**WHAT YOU HAVE TO DO:** Copy every record below, character for character.

Saved entries
++++

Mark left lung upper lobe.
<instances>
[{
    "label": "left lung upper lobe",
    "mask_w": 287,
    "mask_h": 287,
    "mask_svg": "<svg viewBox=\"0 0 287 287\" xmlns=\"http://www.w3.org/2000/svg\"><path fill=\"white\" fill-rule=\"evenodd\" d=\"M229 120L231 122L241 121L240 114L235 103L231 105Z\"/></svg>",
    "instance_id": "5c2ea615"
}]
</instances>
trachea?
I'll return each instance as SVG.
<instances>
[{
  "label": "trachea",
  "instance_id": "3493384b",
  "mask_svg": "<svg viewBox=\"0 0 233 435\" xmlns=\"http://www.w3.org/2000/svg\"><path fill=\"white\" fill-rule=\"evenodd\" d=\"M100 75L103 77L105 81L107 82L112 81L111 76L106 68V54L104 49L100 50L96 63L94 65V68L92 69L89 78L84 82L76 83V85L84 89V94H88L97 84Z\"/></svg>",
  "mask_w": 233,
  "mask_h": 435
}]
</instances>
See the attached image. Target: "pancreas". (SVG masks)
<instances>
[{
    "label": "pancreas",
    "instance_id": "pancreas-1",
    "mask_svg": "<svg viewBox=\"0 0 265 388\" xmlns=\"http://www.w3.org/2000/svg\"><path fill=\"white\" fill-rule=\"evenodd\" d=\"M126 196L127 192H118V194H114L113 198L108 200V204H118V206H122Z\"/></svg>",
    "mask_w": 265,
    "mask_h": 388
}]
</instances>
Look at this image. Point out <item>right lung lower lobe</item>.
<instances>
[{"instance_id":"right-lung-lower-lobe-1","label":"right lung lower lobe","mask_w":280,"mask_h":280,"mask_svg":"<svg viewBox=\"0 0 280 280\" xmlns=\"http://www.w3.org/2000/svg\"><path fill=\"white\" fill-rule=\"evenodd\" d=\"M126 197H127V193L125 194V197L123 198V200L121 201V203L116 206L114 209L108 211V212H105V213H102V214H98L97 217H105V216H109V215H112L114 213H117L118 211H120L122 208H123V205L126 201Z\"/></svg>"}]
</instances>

++++

**WRITTEN SOLUTION:**
Mark left lung upper lobe.
<instances>
[{
    "label": "left lung upper lobe",
    "mask_w": 287,
    "mask_h": 287,
    "mask_svg": "<svg viewBox=\"0 0 287 287\" xmlns=\"http://www.w3.org/2000/svg\"><path fill=\"white\" fill-rule=\"evenodd\" d=\"M229 120L231 122L241 121L240 114L235 103L231 105Z\"/></svg>",
    "instance_id": "5c2ea615"
}]
</instances>
trachea?
I'll return each instance as SVG.
<instances>
[{
  "label": "trachea",
  "instance_id": "3493384b",
  "mask_svg": "<svg viewBox=\"0 0 233 435\" xmlns=\"http://www.w3.org/2000/svg\"><path fill=\"white\" fill-rule=\"evenodd\" d=\"M100 75L103 77L105 81L107 82L112 81L111 76L106 68V54L104 49L100 50L96 63L94 65V68L92 69L89 78L84 82L76 83V85L84 89V94H88L97 84Z\"/></svg>",
  "mask_w": 233,
  "mask_h": 435
}]
</instances>
See the attached image. Target: "pancreas". (SVG masks)
<instances>
[{
    "label": "pancreas",
    "instance_id": "pancreas-1",
    "mask_svg": "<svg viewBox=\"0 0 265 388\" xmlns=\"http://www.w3.org/2000/svg\"><path fill=\"white\" fill-rule=\"evenodd\" d=\"M126 196L127 192H118V194H114L113 198L108 200V204H118V206H122Z\"/></svg>",
    "mask_w": 265,
    "mask_h": 388
}]
</instances>
Look at this image. Point out <item>right lung lower lobe</item>.
<instances>
[{"instance_id":"right-lung-lower-lobe-1","label":"right lung lower lobe","mask_w":280,"mask_h":280,"mask_svg":"<svg viewBox=\"0 0 280 280\" xmlns=\"http://www.w3.org/2000/svg\"><path fill=\"white\" fill-rule=\"evenodd\" d=\"M126 197H127V193L125 194V197L123 198V200L121 201V203L116 206L114 209L108 211V212H105V213H102V214H98L97 217H105V216H109V215H112L114 213H117L118 211H120L122 208H123V205L126 201Z\"/></svg>"}]
</instances>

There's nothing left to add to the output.